### Dataset extract

+++

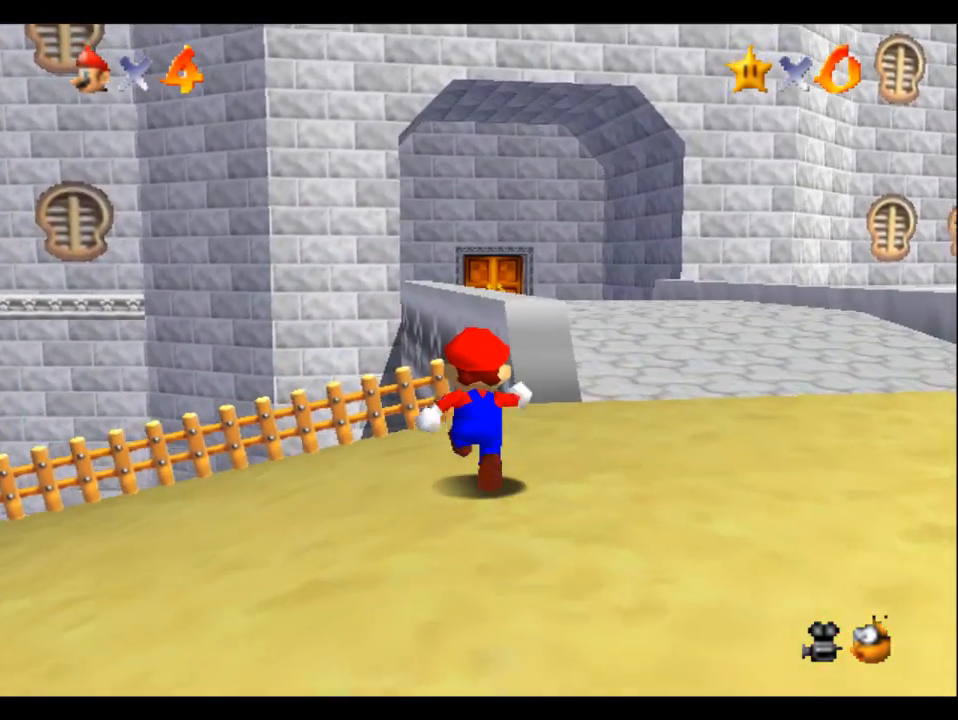
{"buttons": ["R1"], "left_stick": "up", "right_stick": "center", "button_events": [[151, "R1", "down"], [184, "B", "down"], [451, "B", "up"]]}
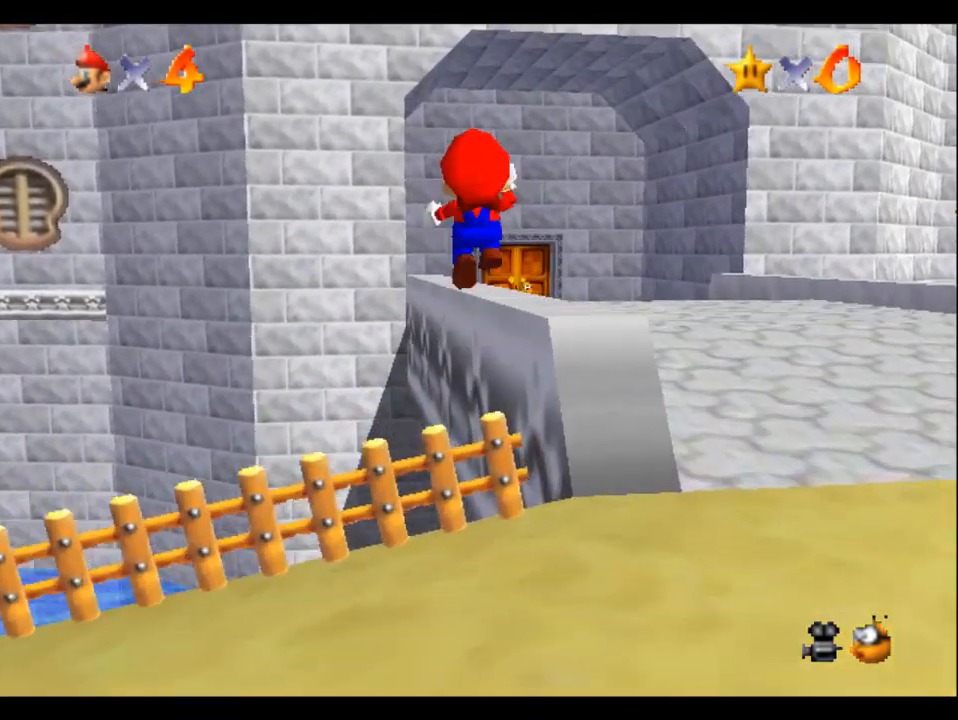
{"buttons": ["B", "R1"], "left_stick": "up", "right_stick": "center", "button_events": [[317, "B", "down"], [450, "B", "up"], [500, "B", "down"]]}
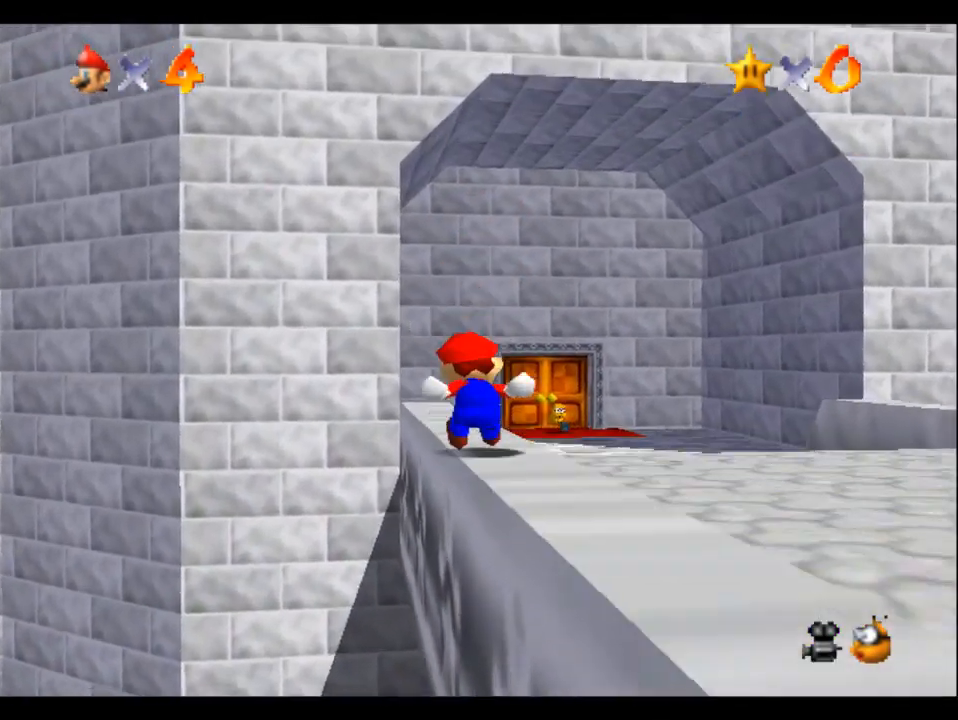
{"buttons": [], "left_stick": "center", "right_stick": "center", "button_events": [[67, "B", "up"], [167, "B", "down"], [251, "B", "up"], [301, "B", "down"], [401, "B", "up"], [451, "R1", "up"]]}
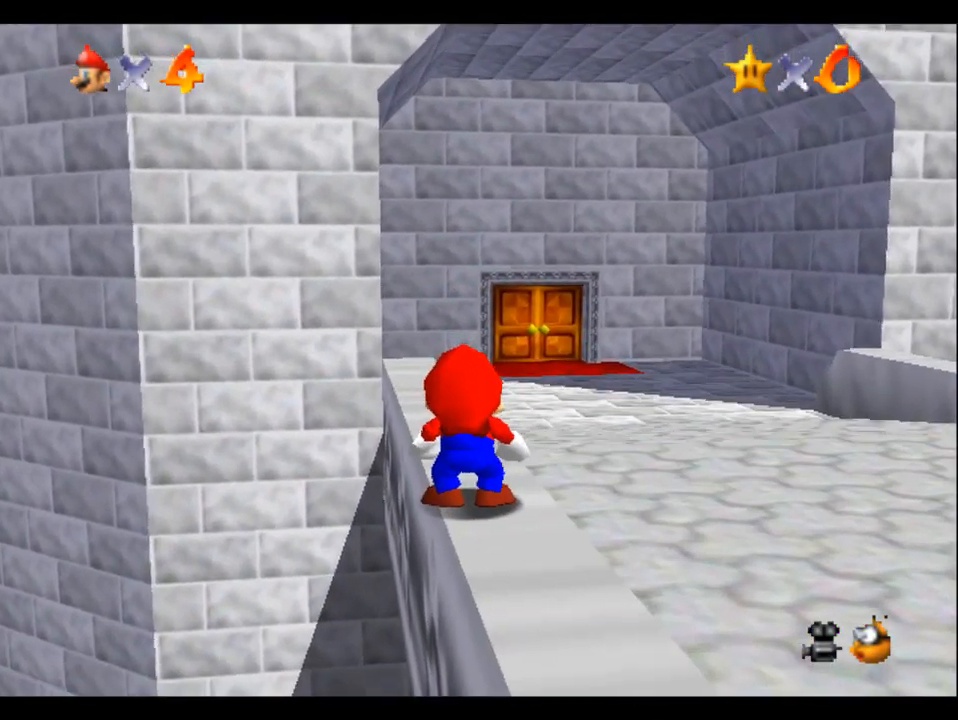
{"buttons": [], "left_stick": "center", "right_stick": "center", "button_events": []}
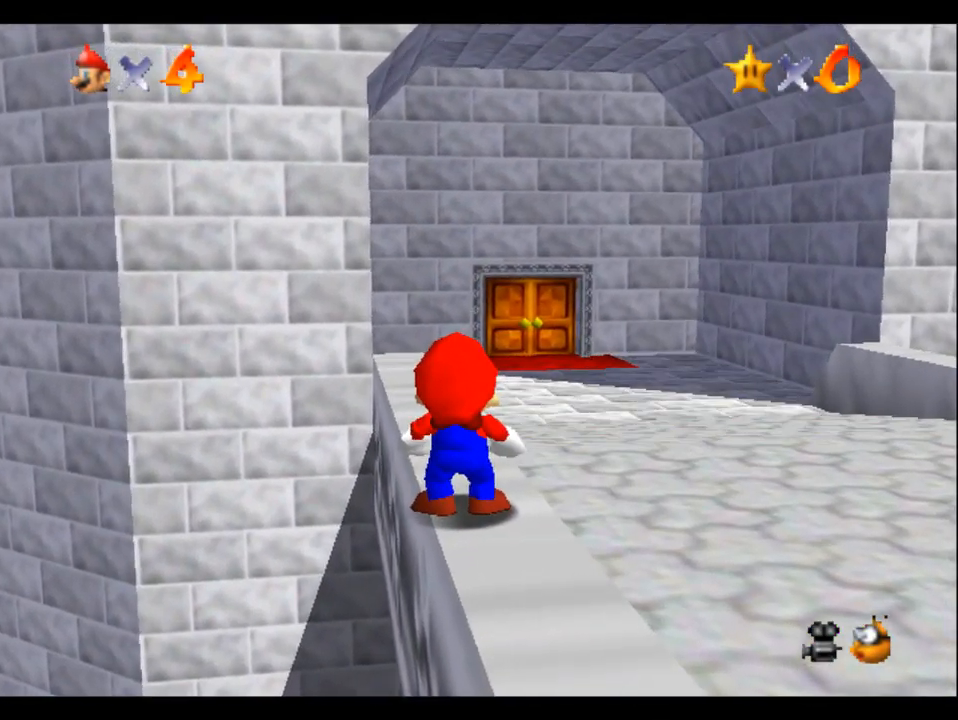
{"buttons": ["A"], "left_stick": "center", "right_stick": "center", "button_events": [[401, "B", "down"], [451, "A", "down"], [451, "B", "up"]]}
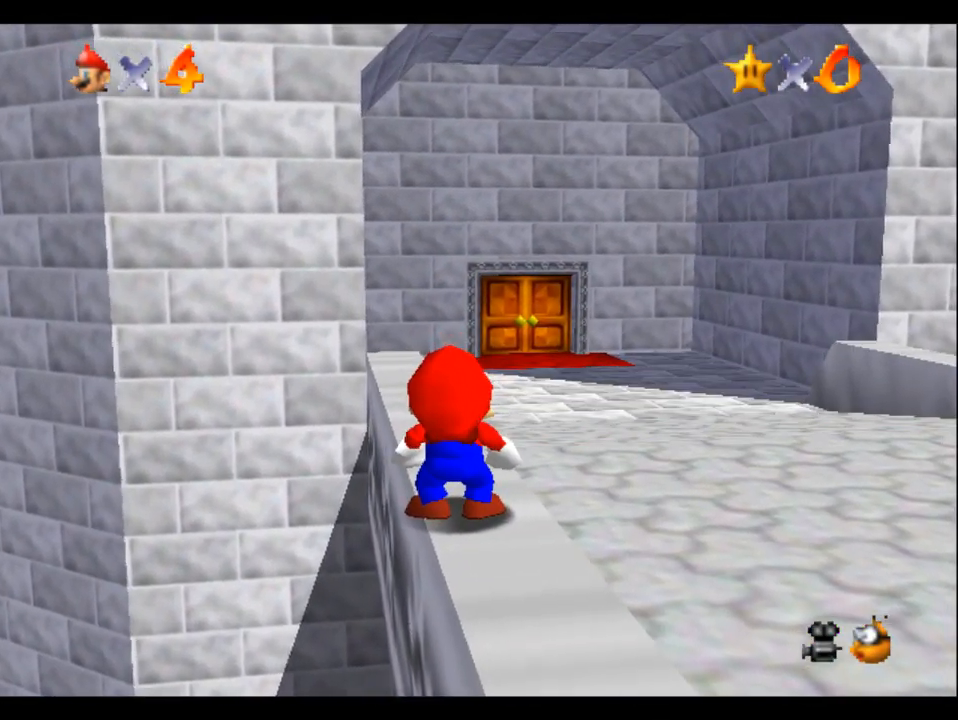
{"buttons": ["A"], "left_stick": "center", "right_stick": "center", "button_events": [[33, "A", "up"], [33, "B", "down"], [133, "A", "down"], [234, "A", "up"], [284, "A", "down"], [317, "B", "up"], [367, "B", "down"], [384, "A", "up"], [484, "A", "down"], [484, "B", "up"]]}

+++

### What is expected
If an entry above holds a picture, omit the picture but retype everything else exactly.

### Problem solution
{"buttons": ["R1"], "left_stick": "up", "right_stick": "center", "button_events": [[151, "R1", "down"], [184, "B", "down"], [451, "B", "up"]]}
{"buttons": ["B", "R1"], "left_stick": "up", "right_stick": "center", "button_events": [[317, "B", "down"], [450, "B", "up"], [500, "B", "down"]]}
{"buttons": [], "left_stick": "center", "right_stick": "center", "button_events": [[67, "B", "up"], [167, "B", "down"], [251, "B", "up"], [301, "B", "down"], [401, "B", "up"], [451, "R1", "up"]]}
{"buttons": [], "left_stick": "center", "right_stick": "center", "button_events": []}
{"buttons": ["A"], "left_stick": "center", "right_stick": "center", "button_events": [[401, "B", "down"], [451, "A", "down"], [451, "B", "up"]]}
{"buttons": ["A"], "left_stick": "center", "right_stick": "center", "button_events": [[33, "A", "up"], [33, "B", "down"], [133, "A", "down"], [234, "A", "up"], [284, "A", "down"], [317, "B", "up"], [367, "B", "down"], [384, "A", "up"], [484, "A", "down"], [484, "B", "up"]]}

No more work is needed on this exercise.